Une première victoire pour la société civile
En cette année électorale, l’initiative a forcé les candidats au poste du gouverneur à réagir : ils ont souscrit aux propositions citoyennes. C’est la première fois que la société civile se mobilise en faveur d’une politique de sécurité citoyenne, se réjouit le pasteur Tales Messias Ferreira, l’un des initiateurs du Forum populaire.
Tales Messias Ferreira dénonce une politique de sécurité à court terme, guidée par des stratégies électorales. « Nous sommes proches des élections », dit-il. « Si vous augmentez de manière significative le nombre de policiers et si vous incarcérez massivement des personnes,la violence baisse forcément. »
« Les autorités misent sur une thérapie de choc. Et obtiennent effectivement une baisse de la violence. Mais cette répression ne peut pas durer très longtemps. Et une fois les élections passées, les esprits calmés et la sécurité n’étant plus LE sujet dont tout le monde parle, la violence repartira à la hausse. »
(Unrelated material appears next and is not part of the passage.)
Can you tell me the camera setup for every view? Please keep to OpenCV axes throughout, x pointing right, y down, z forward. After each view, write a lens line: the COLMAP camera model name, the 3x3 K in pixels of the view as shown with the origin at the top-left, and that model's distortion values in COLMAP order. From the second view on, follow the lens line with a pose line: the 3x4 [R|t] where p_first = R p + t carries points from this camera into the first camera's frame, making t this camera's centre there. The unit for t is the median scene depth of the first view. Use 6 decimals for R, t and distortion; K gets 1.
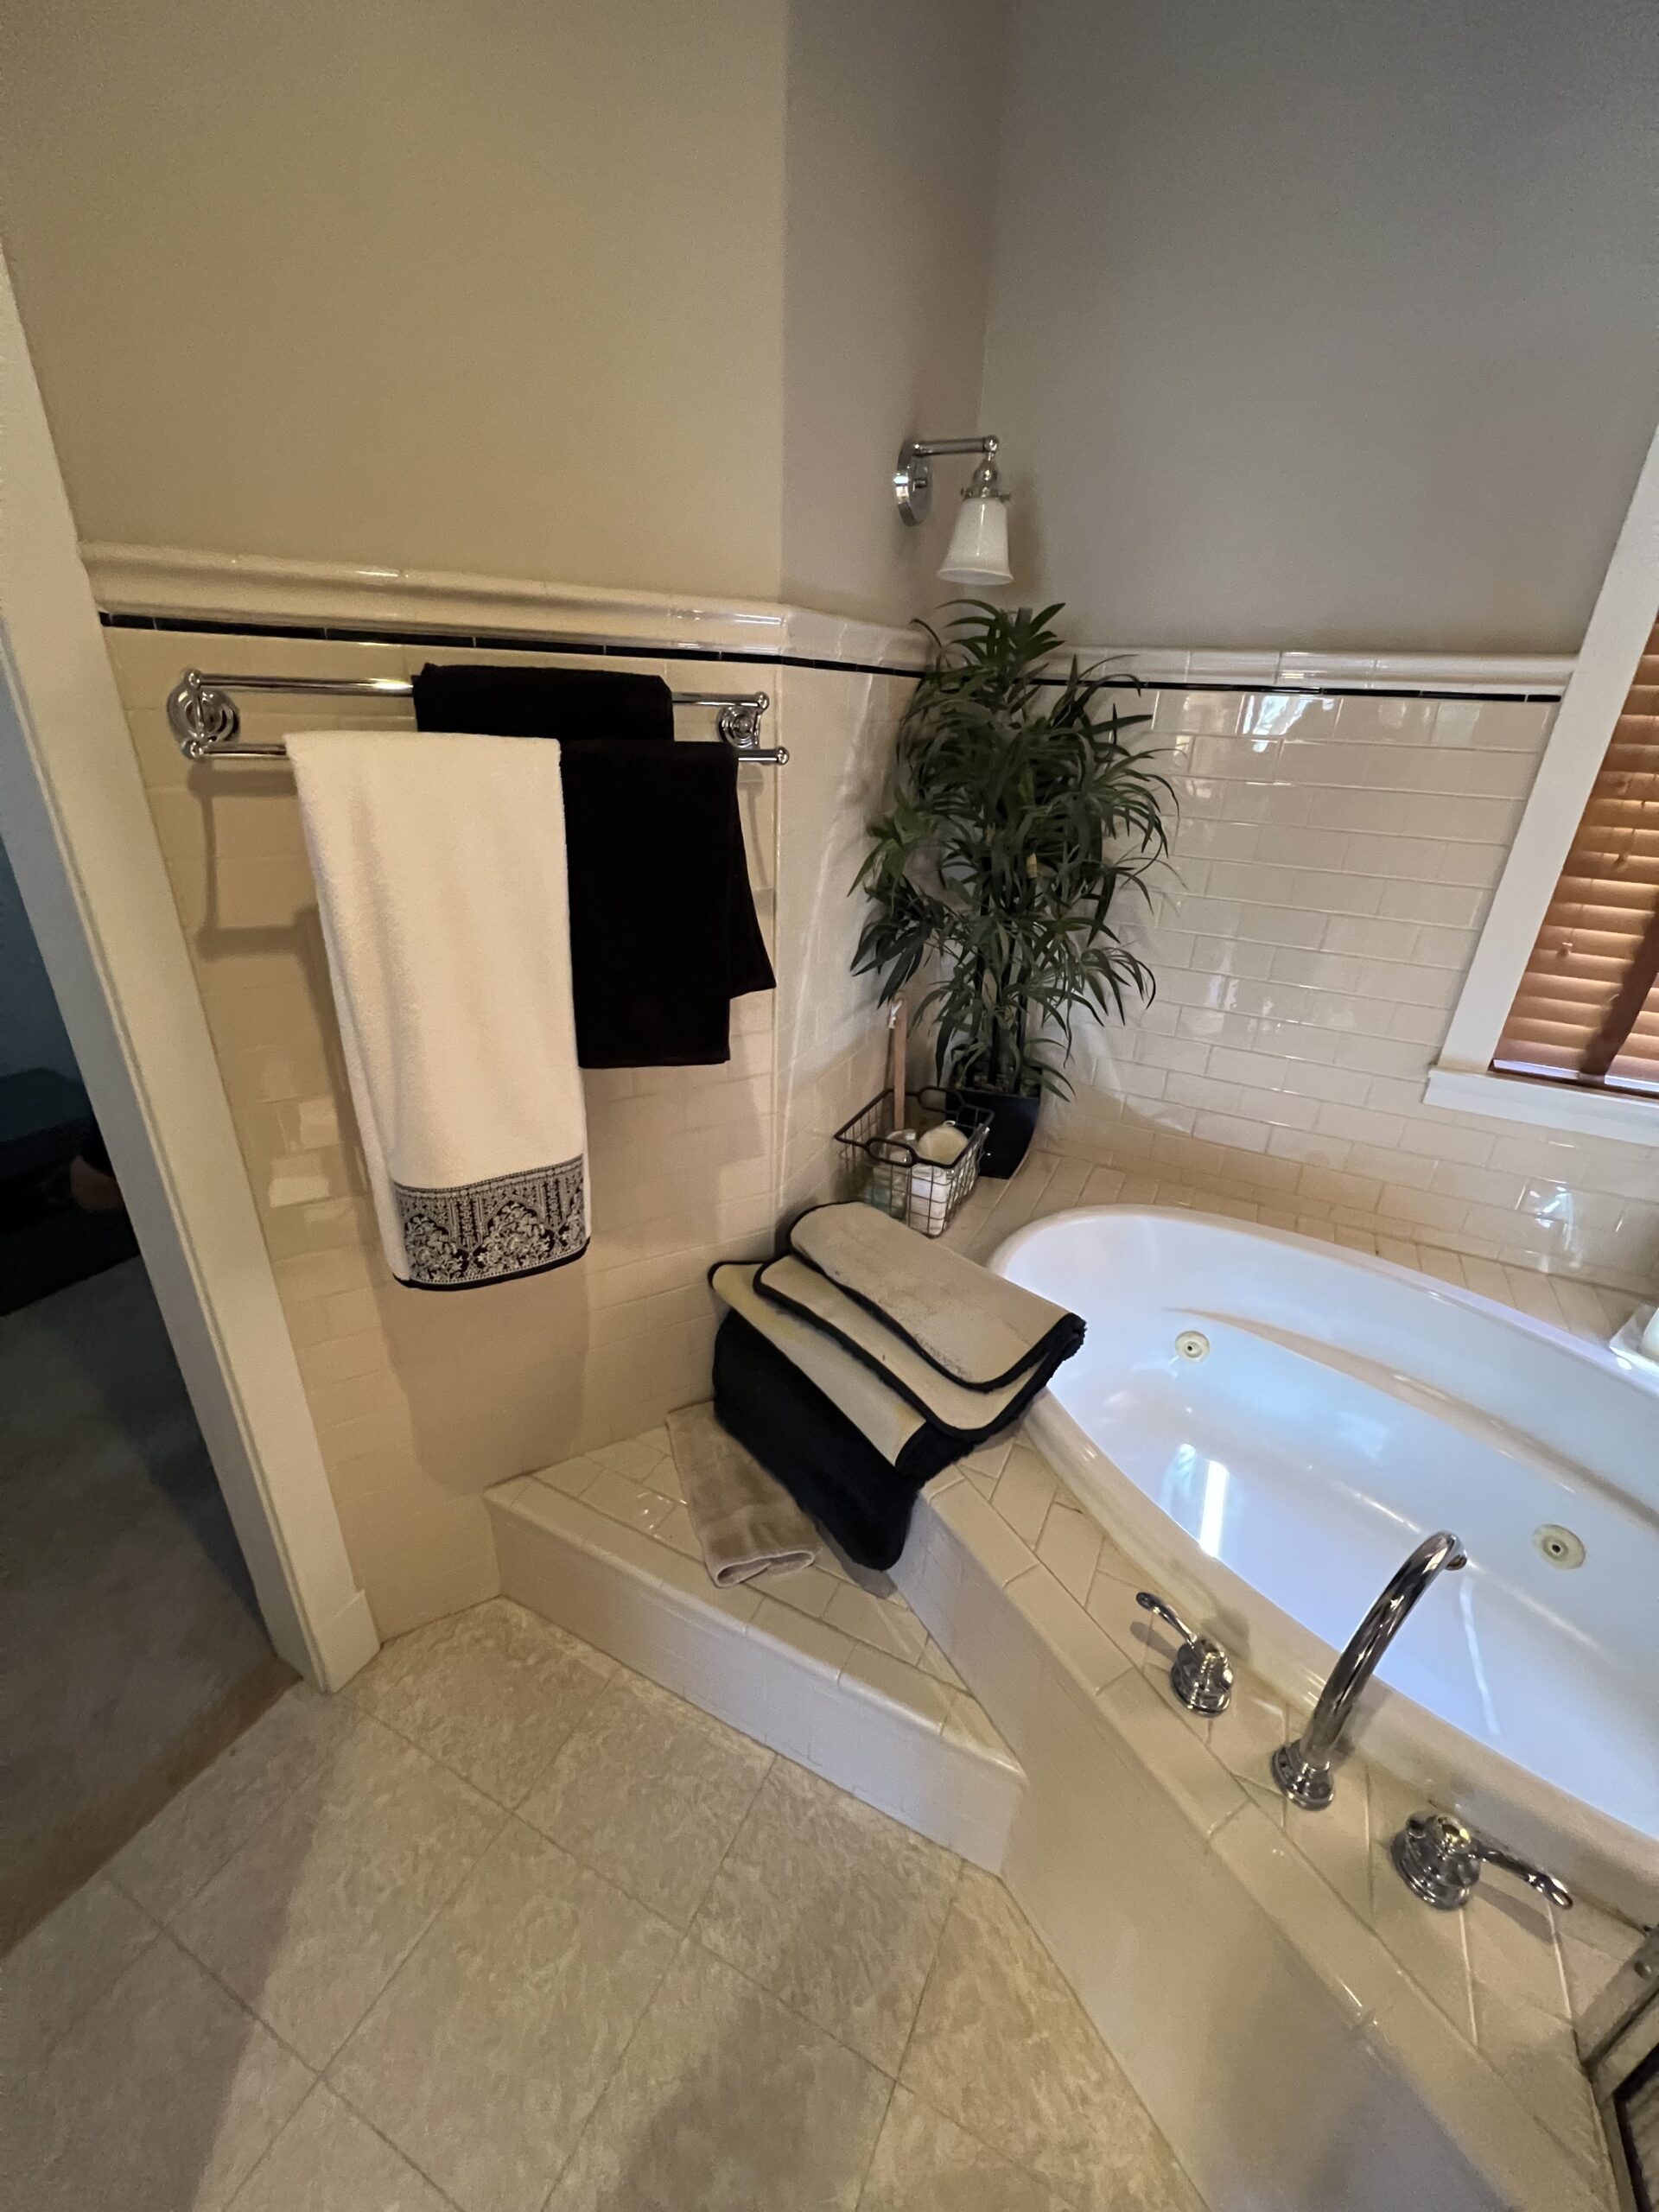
lens RADIAL K [[890.4, 0, 828.6], [0, 890.4, 1104.0], [0, 0, 1]] dist [-0.006149, 0.000201]
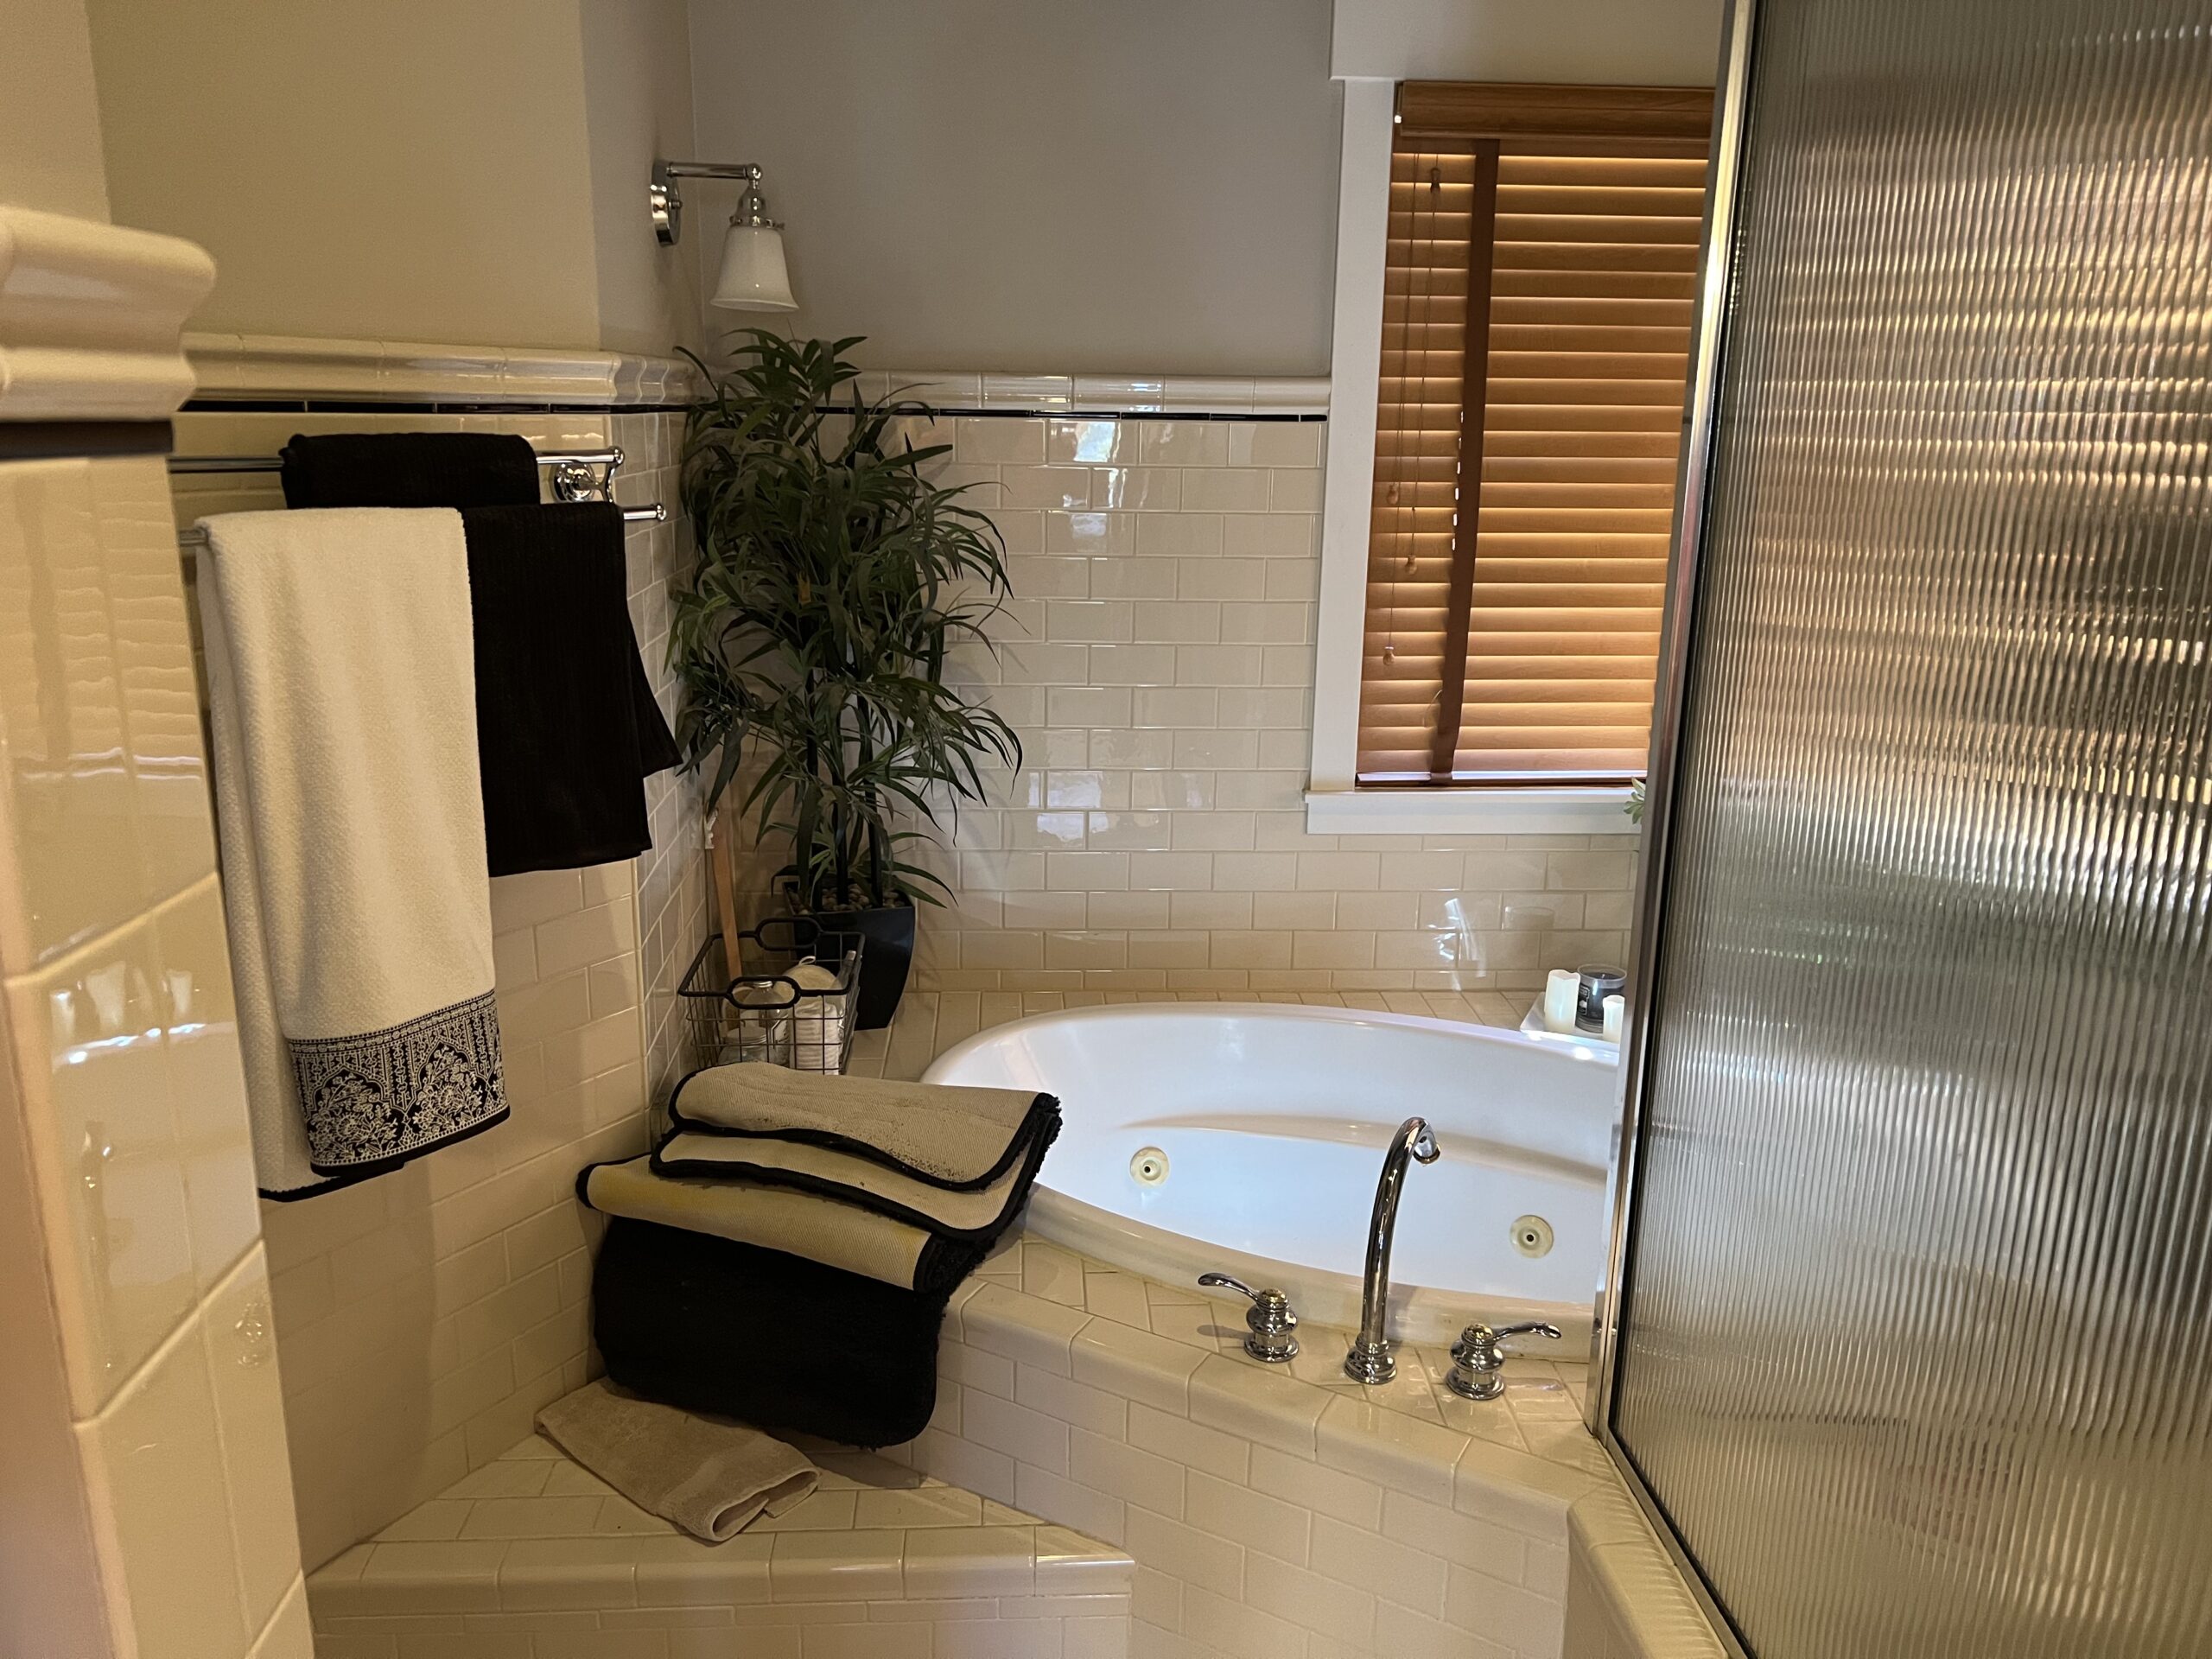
lens RADIAL K [[1672.4, 0, 1107.6], [0, 1672.4, 839.4], [0, 0, 1]] dist [0.051691, -0.053333]
pose [[0.867351, -0.147222, 0.475424, -0.389022], [0.222718, 0.969078, -0.106232, 0.166077], [-0.445083, 0.198026, 0.873319, -0.487199]]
Un avis partagé par Elisangela Maranao qui parle d’un premier succès pour la société civile : « Les candidats se sont engagés à institutionnaliser le dialogue avec les citoyens. » Mais le spectre d’une victoire de Jair Bolsonaro fait très peur à la directrice de l’association GCASC.
Déjà, dans le quartier de Peixinhos, le discours en faveur de la répression et des armes à feu commence à séduire, a remarqué Carmen, à son grand regret. « Il y a beaucoup de gens qui disent qu’il faut voter pour ce Bolsonaro, mais quand j’entends ce qu’il dit et ce qu’il fait… mon Dieu ! Non, je ne voterai pas pour lui », lance-t-elle.
Jair Bolsonaro vient de recevoir le soutien des parlementaires liés à l’agro-industrie et ceux qui représentent les évangélistes. L’ancien colonel expulsé de l’armée peut aussi compter sur l’appui d’une grande partie des militaires et de la police. Et selon les derniers sondages, il a gagné des sympathies dans les favelas. Sauf chez les femmes noires, qui continuent de rejeter massivement sa candidature.